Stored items
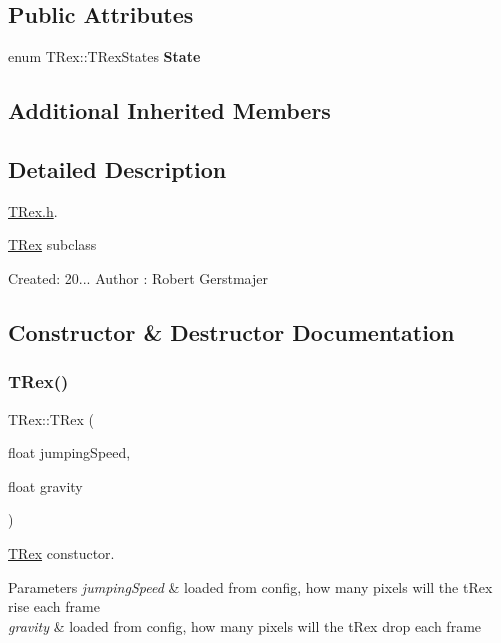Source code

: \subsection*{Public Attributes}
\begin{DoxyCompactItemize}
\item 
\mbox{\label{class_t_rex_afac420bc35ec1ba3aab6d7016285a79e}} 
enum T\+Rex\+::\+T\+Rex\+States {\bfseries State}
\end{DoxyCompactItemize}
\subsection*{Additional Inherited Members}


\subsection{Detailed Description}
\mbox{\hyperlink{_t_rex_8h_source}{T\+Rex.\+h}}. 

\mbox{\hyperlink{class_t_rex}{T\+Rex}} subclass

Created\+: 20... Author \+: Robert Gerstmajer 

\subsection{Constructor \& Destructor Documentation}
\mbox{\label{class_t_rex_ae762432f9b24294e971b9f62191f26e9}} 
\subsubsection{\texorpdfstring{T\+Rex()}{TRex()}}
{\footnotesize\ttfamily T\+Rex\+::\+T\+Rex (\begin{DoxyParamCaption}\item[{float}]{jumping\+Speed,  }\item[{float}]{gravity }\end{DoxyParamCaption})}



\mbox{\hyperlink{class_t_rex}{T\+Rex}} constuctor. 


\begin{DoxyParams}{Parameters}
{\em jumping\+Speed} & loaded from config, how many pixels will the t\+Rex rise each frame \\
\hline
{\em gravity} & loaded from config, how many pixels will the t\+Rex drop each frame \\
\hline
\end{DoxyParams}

» **Assigned task**
Go through the data, and copy each line in which the word "mbox" appears.

» **Result of the task**
\mbox{\label{class_t_rex_afac420bc35ec1ba3aab6d7016285a79e}} 
\mbox{\hyperlink{_t_rex_8h_source}{T\+Rex.\+h}}. 
\mbox{\hyperlink{class_t_rex}{T\+Rex}} subclass
\mbox{\label{class_t_rex_ae762432f9b24294e971b9f62191f26e9}} 
\mbox{\hyperlink{class_t_rex}{T\+Rex}} constuctor. 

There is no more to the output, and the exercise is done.